Shoebox photo scanning is certainly a great solution for a lot of people. If you just want any digital copy of your images, cheap shoebox photo scanning is 100% the way to go. However, the quality of your images isn’t going to be even close to what it would be if they were scanned by a human being operating a flatbed scanner. Take a look at the samples below and see the noticeable differences between flatbed and document photo scanning. The images on the left were scanned on a specialized Canoscan900F flatbed scanner, while the ones on the right were fed through a Kodak S1220 document scanner.

family scanned on a document scanner kid at moon landing museum scanned on a document scanner family by a box scanned on a document scanner

Issues with Document Scanners

As you can see, there is a noticeable difference in quality in the two scans. Document scanners have three main issues that do not occur with flatbed scanners:

Color Streaking

The biggest disparity between flatbed and document scanning is the streaking that happens. Particularly in the first image on the right, you’ll notice blue and green streaks running up and down the image.
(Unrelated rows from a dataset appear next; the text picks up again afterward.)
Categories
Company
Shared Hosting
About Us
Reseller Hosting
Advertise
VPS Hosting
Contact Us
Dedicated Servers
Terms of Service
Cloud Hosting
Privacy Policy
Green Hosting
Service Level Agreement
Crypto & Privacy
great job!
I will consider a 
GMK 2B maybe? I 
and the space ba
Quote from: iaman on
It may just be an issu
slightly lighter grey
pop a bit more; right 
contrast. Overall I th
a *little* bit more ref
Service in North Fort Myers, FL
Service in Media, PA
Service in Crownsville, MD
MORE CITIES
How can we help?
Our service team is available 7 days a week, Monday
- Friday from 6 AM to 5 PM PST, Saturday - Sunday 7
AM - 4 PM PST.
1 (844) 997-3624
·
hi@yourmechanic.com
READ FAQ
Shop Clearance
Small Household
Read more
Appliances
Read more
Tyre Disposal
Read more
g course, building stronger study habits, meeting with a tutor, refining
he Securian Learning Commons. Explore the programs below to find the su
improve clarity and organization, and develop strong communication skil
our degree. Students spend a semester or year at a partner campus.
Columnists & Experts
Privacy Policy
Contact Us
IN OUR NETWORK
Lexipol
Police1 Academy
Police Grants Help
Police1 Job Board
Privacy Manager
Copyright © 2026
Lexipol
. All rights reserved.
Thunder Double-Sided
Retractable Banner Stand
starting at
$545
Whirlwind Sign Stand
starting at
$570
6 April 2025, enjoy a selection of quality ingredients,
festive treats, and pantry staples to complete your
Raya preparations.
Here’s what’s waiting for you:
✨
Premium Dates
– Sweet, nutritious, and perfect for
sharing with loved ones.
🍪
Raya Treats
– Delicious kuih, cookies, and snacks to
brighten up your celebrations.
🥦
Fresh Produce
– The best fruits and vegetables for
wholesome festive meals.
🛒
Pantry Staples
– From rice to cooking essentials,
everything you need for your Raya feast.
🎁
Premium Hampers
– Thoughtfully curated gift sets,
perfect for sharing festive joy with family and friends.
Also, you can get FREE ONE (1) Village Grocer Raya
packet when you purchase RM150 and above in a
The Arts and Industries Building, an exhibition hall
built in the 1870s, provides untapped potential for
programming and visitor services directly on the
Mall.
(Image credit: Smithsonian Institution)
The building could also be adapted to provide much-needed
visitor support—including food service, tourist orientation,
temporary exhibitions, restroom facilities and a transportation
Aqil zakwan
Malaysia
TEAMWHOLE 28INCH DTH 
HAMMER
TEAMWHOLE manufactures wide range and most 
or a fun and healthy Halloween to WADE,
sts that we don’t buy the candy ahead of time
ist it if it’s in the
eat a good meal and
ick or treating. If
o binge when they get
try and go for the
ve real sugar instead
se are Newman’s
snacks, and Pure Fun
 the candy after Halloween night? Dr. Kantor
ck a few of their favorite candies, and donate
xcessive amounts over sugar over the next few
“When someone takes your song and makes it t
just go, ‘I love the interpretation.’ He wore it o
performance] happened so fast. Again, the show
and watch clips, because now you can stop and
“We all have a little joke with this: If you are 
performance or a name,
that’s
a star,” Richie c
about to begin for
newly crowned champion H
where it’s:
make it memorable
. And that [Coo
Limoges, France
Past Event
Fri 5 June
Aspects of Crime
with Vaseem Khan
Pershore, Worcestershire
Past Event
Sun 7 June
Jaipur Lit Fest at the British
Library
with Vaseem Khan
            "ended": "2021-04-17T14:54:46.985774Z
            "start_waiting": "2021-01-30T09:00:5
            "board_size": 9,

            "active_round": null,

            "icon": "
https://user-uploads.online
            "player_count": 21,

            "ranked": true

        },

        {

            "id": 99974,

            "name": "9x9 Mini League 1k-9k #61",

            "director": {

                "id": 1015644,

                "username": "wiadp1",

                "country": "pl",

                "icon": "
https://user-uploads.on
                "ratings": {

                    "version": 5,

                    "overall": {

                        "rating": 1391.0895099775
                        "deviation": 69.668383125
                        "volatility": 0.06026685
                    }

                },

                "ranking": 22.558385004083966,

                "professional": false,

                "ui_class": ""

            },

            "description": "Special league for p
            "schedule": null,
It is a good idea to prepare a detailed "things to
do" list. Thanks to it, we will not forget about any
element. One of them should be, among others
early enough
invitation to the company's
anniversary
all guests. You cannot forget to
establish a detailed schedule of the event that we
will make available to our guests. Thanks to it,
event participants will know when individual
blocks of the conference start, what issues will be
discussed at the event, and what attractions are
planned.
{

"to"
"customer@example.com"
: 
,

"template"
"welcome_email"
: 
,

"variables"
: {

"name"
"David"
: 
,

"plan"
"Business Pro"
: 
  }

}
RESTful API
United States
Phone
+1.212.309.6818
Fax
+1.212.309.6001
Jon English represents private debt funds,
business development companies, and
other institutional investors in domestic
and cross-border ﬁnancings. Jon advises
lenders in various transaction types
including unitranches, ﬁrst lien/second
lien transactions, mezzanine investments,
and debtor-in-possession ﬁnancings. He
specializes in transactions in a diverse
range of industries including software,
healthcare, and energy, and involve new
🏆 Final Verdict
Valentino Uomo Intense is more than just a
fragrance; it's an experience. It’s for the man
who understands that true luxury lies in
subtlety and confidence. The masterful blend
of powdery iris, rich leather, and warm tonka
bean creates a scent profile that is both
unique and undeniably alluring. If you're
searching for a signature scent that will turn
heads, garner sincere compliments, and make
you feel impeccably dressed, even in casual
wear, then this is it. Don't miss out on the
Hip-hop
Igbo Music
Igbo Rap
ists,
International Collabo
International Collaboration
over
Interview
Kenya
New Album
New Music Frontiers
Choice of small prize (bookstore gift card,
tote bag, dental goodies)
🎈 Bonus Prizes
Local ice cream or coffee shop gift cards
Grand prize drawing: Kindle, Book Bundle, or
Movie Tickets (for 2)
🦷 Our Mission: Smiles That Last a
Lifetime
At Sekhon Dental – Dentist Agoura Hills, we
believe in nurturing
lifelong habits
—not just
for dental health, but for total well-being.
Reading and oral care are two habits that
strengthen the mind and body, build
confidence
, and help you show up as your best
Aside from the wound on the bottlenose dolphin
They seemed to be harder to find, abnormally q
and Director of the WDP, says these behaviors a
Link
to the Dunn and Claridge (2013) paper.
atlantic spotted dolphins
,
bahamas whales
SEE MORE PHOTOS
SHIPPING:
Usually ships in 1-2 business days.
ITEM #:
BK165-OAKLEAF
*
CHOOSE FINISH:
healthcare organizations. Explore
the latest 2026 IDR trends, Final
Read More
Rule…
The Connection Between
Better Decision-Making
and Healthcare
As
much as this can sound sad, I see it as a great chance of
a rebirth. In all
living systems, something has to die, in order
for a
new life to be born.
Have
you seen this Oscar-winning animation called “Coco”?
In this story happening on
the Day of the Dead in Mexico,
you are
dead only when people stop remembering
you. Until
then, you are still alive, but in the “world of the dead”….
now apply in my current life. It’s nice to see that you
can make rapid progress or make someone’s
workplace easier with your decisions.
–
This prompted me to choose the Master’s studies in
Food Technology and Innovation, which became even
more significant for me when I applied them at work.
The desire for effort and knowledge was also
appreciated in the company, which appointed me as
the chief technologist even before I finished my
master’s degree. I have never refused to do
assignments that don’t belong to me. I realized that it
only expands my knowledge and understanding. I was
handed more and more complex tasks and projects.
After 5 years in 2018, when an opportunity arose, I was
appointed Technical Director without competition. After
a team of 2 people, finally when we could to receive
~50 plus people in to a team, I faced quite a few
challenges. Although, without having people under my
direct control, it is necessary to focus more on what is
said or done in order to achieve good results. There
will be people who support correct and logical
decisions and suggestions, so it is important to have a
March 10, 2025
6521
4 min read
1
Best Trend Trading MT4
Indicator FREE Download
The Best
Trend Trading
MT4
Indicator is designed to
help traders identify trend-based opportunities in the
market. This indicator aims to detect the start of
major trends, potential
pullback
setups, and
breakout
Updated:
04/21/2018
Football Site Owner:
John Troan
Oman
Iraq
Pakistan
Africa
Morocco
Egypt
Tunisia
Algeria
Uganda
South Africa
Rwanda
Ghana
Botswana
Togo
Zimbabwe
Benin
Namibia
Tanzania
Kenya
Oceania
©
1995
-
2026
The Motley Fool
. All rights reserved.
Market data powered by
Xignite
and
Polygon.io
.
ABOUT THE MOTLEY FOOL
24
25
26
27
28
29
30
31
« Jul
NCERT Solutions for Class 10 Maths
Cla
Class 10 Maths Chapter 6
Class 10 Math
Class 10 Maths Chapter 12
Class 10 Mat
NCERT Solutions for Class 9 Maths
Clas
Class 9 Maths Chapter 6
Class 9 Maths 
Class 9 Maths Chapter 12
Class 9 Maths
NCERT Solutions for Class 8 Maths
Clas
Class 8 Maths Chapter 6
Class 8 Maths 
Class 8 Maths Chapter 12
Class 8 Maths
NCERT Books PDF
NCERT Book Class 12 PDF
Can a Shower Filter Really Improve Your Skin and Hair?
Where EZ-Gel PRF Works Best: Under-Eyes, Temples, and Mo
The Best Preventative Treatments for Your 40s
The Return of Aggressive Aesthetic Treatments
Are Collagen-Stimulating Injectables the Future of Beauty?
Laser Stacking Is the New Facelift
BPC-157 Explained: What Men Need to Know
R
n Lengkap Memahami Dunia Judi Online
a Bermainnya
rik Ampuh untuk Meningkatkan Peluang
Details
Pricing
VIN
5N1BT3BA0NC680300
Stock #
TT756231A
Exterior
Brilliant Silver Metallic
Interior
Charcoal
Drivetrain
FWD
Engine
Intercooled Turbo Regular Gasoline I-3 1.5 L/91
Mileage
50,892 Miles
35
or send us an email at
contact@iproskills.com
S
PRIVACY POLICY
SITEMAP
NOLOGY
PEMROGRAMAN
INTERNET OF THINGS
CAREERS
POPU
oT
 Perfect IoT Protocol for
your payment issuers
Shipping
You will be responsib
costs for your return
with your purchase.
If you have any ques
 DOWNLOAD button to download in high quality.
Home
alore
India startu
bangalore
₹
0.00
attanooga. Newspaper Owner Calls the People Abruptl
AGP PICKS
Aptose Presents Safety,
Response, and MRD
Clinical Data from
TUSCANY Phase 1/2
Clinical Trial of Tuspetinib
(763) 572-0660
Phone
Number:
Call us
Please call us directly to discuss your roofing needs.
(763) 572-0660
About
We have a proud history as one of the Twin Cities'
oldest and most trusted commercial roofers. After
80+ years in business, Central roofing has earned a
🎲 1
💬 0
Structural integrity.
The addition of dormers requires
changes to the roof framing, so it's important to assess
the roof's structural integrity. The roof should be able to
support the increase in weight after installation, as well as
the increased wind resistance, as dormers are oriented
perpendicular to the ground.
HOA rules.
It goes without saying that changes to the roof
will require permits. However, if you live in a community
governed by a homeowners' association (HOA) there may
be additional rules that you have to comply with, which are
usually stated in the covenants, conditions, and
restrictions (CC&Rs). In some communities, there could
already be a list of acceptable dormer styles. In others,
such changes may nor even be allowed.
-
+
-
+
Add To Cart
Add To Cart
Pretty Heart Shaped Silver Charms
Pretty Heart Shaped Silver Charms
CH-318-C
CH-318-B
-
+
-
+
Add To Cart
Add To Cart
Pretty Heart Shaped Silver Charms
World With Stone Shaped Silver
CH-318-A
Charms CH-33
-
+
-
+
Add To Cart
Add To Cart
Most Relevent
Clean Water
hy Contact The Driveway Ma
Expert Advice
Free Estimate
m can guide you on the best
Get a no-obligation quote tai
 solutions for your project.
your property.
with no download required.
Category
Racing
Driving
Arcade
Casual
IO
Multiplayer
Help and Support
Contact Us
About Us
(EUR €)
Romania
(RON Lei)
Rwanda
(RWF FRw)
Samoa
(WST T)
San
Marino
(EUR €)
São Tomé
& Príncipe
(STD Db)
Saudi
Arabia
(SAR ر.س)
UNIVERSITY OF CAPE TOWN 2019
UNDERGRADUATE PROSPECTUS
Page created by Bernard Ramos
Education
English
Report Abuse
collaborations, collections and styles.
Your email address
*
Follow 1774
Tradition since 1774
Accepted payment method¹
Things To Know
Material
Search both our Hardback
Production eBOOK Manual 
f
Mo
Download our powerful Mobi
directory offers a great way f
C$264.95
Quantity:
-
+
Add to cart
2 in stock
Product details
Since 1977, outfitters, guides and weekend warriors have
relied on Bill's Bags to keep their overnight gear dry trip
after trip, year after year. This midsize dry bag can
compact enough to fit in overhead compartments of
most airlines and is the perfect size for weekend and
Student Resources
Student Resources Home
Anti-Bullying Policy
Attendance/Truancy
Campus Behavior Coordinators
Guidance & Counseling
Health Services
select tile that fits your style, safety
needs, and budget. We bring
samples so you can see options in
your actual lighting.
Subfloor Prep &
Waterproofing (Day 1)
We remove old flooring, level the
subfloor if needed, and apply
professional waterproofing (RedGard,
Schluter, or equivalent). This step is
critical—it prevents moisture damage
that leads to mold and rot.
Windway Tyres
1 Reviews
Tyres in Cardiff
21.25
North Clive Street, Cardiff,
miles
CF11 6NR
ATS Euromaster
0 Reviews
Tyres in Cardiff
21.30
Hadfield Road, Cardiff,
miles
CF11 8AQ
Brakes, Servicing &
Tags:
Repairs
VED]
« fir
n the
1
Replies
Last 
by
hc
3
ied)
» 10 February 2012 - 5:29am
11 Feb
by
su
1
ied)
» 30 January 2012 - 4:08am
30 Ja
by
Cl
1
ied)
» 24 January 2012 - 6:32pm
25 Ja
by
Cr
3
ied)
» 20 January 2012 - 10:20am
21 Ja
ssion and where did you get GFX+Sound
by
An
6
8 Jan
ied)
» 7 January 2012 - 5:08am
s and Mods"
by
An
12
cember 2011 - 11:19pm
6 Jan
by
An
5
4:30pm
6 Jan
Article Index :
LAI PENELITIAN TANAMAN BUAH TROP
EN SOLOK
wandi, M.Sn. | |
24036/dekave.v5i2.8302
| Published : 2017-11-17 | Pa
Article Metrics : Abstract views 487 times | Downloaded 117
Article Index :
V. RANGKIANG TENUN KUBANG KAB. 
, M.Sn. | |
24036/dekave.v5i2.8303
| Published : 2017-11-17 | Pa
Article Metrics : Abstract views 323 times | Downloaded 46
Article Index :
The reason that occurs is that the glass that holds the document picks up tiny dust particles left on your photo. Since document scanners feed the image mechanically through themselves, streaking happens all up and down the image where the dust particle came into contact with the image. That happens with flatbeds too, but since the photos remain stationary while the image sensor moves, there’s no streaking. On a document scanner, there’ll be a big vertical red line running up and down your grandmother’s body. That’s not what we consider archiving.

Faded Colors

The second problem lies in the darker areas of photos. On a high end monitor or when printing them, you’ll see a crisscross pattern of white across photos scanned on a document scanner. When the scanner feeds that image through the sensor rapidly, the sensor only has a tiny fraction of time to capture all of the data in the 24 square inches of the photo. As documents tend to be white, document scanners are designed to capture darker data on a white background. That doesn’t lend itself to quality scanning of dark photos. You’ll lose color and image data on every photo that’s fed through a document scanner, and it is often very noticeable.

Prone to Damaging Photos

The third problem is that since a document scanner works mechanically, it’s got a good chance of trapping your photo in the scanner. It might mangle the photo and destroy the image before you can get a clean scan. You’re left with no digital image and a badly damaged paper original.

Our Process for Scanning Photos

At DVD Your Memories, our photo scanning has several quality touchpoints. We recommend doing it this way if you’re doing it at home. If you’re hiring a company, check that they follow these steps, or at least something like them. For a more complete account of our process, read this. If your images are dusty (which, remember, creates scan quality problems), we use compressed air to clean them. Our technicians wear microfiber gloves so they don’t leave any fingerprints on your photos. Once your photos are cleaned, they’re carefully and manually scanned on a Canoscan900F Flatbed Scanner. Once scanned, your photos are placed back where they came from. Then, in post production, a technician will make sure your images are all rotated in the right orientations. Any white from the bed of the scanner that made it into your scan gets cropped, and if it needs it, we can do color correction. After that, we’ll do quality control on the images in post production. We redo any scans that the technician on quality control deems not up to scratch. Then, and only then, do we consider the order done.